◆ WHAT IS REQUIRED ◆
Print each entry precisely; exclude the pictures.

◆ MATERIAL SUPPLIED ◆
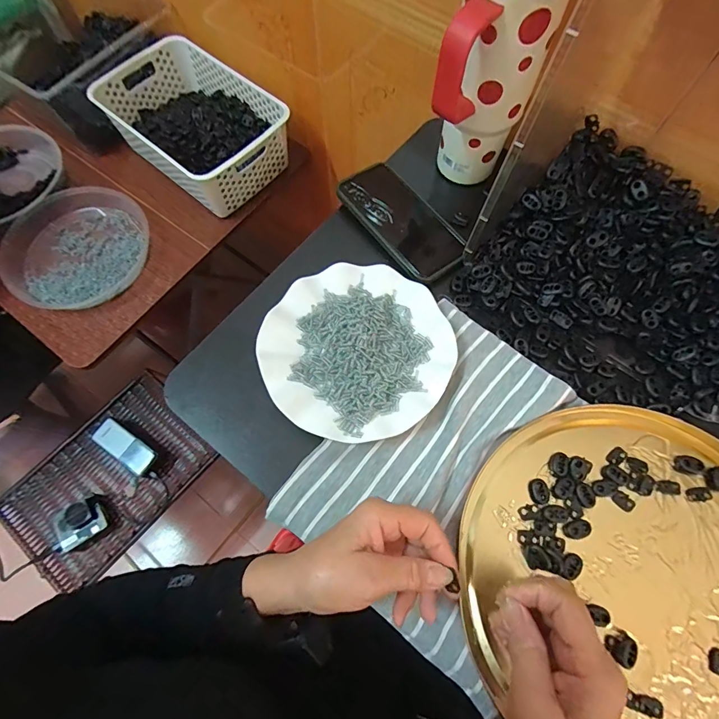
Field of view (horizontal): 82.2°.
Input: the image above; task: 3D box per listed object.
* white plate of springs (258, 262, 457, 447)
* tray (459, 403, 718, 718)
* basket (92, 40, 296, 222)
[{"bbox_3d":[-0.002,-0.012,0.405,0.177,0.023,0.178,0,70,1],"label":"white plate of springs"},{"bbox_3d":[0.235,0.179,0.339,0.287,0.013,0.273,-1,72,2],"label":"tray"},{"bbox_3d":[-0.290,-0.424,0.738,0.323,0.095,0.210,41,75,14],"label":"basket"}]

◆ SOLUTION TO THIS PROBLEM ◆
Field of view (horizontal): 82.2°.
Input: the image above; task: 3D box per listed object.
* white plate of springs (258, 262, 457, 447)
* tray (459, 403, 718, 718)
* basket (92, 40, 296, 222)
[{"bbox_3d":[-0.002,-0.012,0.405,0.177,0.023,0.178,0,70,1],"label":"white plate of springs"},{"bbox_3d":[0.235,0.179,0.339,0.287,0.013,0.273,-1,72,2],"label":"tray"},{"bbox_3d":[-0.290,-0.424,0.738,0.323,0.095,0.210,41,75,14],"label":"basket"}]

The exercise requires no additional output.